Like something was still watching me.
I slept like shit that night.
Woke up twice in a sweat.
Not from nightmares.
From dreams.
Dreams of her voice in my ear. Of her mouth on my skin. Of candlelight and cold sheets and the slow drag of silk across my thighs.
You're free to go, she'd said.
But the worst part?
She never said I wouldn't come back.
And neither did I.
-------------------------------------------------------
I was seventeen when they sold me.
To a man with fingernails like yellow ivory and breath that smelled of rot and red wine. He was sixty-three, with skin like paper and too much coin. A French noble whose name I do not remember—because I refuse to.

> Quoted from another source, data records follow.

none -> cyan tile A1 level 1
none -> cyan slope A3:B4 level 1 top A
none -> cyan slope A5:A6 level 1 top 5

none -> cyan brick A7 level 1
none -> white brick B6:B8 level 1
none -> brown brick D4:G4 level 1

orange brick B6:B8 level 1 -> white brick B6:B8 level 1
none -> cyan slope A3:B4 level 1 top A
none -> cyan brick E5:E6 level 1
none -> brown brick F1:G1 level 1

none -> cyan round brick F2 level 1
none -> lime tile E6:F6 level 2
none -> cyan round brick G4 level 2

He lived in a chateau with too many windows and not enough warmth.
And he wanted a bride.
Not for love.
Not even for heirs.
Just something beautiful to keep in a room and ruin slowly.
I did not cry.
My mother did.
My father did not.
He said I should be grateful.
That a girl born of a slave and a merchant, with skin kissed by African sun and a French surname too long for a title, should thank the gods for such fortune.

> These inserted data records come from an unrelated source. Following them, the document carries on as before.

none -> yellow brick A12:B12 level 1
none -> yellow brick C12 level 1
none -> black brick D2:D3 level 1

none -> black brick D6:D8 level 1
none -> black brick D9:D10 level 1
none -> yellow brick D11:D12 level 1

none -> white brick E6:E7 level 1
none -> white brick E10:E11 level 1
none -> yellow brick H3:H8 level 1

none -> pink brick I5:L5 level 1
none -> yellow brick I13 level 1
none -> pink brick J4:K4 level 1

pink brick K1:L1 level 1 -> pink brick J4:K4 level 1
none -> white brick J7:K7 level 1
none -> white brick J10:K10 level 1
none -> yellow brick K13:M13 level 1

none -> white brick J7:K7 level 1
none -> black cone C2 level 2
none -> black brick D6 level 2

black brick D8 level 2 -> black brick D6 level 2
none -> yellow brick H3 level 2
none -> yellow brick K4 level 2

But I had never been thankful.
Not for the hunger in our house.
Not for the way white women looked at my mother.
Not for the way he looked at me.
So on the second night, when the chateau went quiet and the old man fell asleep with wine dribbling down his chin—I ran.
The snow was heavy that winter.
It turned my silk shoes to rags in minutes.

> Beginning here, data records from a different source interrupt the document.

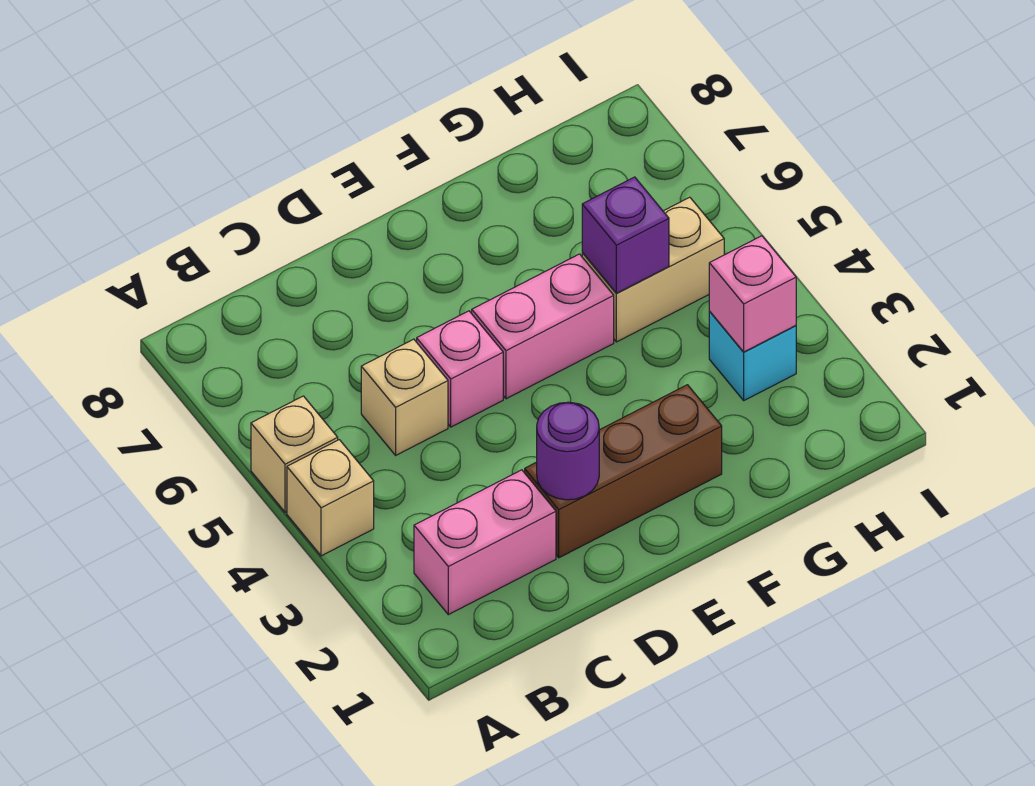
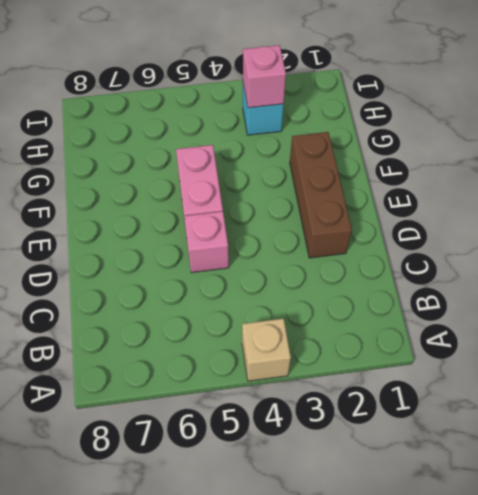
none -> tan brick A5 level 1
none -> pink brick B2:C2 level 1
none -> tan brick C5 level 1

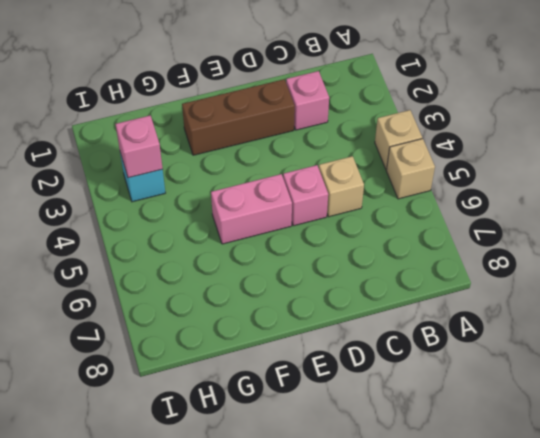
pink brick C2 level 1 -> pink brick B2:C2 level 1
none -> tan brick G5:H5 level 1
none -> purple round brick D2 level 2
none -> purple brick G5 level 2

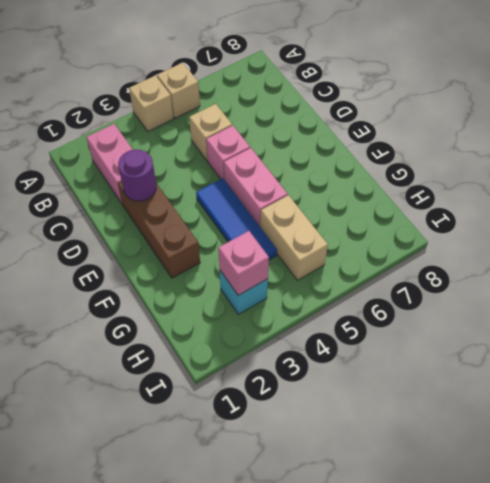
blue tile E4:G4 level 1 -> none
none -> purple brick G5 level 2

I bled from the soles before I reached the edge of the woods, and still I didn't stop.
Not even when the trees started to whisper in a tongue older than my fear.
Not even when the dark took shape.
He stepped out of it like it belonged to him.
Tall. Pale. Smiling without warmth.
His teeth gleamed even in the dark.
"I could eat you," he said.
"You could try," I answered.
He laughed and I think that's why he spared me.
He was the first vampire I ever met.
He was not kind.
He was not cruel.
He was curious.
He took me in, fed me, taught me how to read Latin and carve flesh.
He turned me when I asked him to.
Not because I wanted to live forever.
But because I never wanted to belong to anyone ever again.
That was six hundred years ago.
France bled and burned. Kings fell. Empires rose.
I stayed the same.
Dark and divine. Beautiful and untouchable. Every inch of me carved sharp by the world that tried to break me.
Men came and went. So did monsters.
I stayed.
Until I found her.
Villa Dahlia.
An orphaned estate choked with ghosts and ivy, forgotten by time.
I touched her walls and she breathed for the first time in a hundred years.
I made her mine.
And she made me queen.
But I never let anyone stay.
Not until him.
Not until the thief with the broken mouth and the desperate hands.
Cassian Hale.
With golden hair like tarnished halos and eyes that refused to look away.
I don't know why I let him in.
Why I let him take.
Why I gave.
He doesn't know who or what I am.
Doesn't know what I've done.
Doesn't know that the moment he stepped into my house, I tasted the future on his skin.
And it tasted like blood and fire and change.
He will return.
He has to.
Because I am Lady Seraphine d'Argent.
Daughter of fire. Bride of no one.
And I have never let go of anything that was mine.